- WORK REQUIRED -
Pull out every row below that contains the string "half", and copy each one unchanged.

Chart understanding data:
■ ■ ■

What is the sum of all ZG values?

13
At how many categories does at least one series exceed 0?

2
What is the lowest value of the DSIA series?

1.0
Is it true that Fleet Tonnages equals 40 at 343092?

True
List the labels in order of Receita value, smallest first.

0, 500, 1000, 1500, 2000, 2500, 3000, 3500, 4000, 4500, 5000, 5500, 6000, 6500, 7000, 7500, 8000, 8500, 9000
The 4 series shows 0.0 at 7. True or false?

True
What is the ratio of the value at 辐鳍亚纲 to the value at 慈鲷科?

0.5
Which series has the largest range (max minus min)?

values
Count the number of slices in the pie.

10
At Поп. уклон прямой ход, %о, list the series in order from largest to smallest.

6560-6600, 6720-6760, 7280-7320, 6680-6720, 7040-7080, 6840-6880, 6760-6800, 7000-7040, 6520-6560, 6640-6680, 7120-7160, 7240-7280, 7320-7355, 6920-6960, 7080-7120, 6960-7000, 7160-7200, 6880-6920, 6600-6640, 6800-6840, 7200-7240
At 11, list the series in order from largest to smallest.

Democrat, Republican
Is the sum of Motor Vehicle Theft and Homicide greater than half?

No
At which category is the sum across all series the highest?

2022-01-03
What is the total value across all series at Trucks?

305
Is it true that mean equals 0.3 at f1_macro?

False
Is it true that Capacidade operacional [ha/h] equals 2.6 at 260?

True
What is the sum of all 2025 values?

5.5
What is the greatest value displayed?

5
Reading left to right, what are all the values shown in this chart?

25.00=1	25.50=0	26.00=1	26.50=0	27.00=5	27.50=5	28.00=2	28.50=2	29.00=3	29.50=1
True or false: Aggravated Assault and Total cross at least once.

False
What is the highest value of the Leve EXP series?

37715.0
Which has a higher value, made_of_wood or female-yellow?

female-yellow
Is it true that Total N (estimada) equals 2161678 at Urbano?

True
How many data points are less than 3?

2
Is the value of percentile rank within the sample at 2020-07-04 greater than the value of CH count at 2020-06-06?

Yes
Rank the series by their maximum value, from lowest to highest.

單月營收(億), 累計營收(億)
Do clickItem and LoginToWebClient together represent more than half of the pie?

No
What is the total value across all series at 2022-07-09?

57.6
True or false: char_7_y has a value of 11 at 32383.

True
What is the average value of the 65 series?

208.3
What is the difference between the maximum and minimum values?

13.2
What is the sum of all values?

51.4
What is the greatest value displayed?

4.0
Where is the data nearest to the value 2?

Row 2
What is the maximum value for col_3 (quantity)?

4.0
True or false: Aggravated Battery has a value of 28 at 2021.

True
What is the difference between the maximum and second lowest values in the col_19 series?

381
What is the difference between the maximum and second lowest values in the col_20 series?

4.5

■ ■ ■

- EXERCISE RESULT -
Is the sum of Motor Vehicle Theft and Homicide greater than half?
Do clickItem and LoginToWebClient together represent more than half of the pie?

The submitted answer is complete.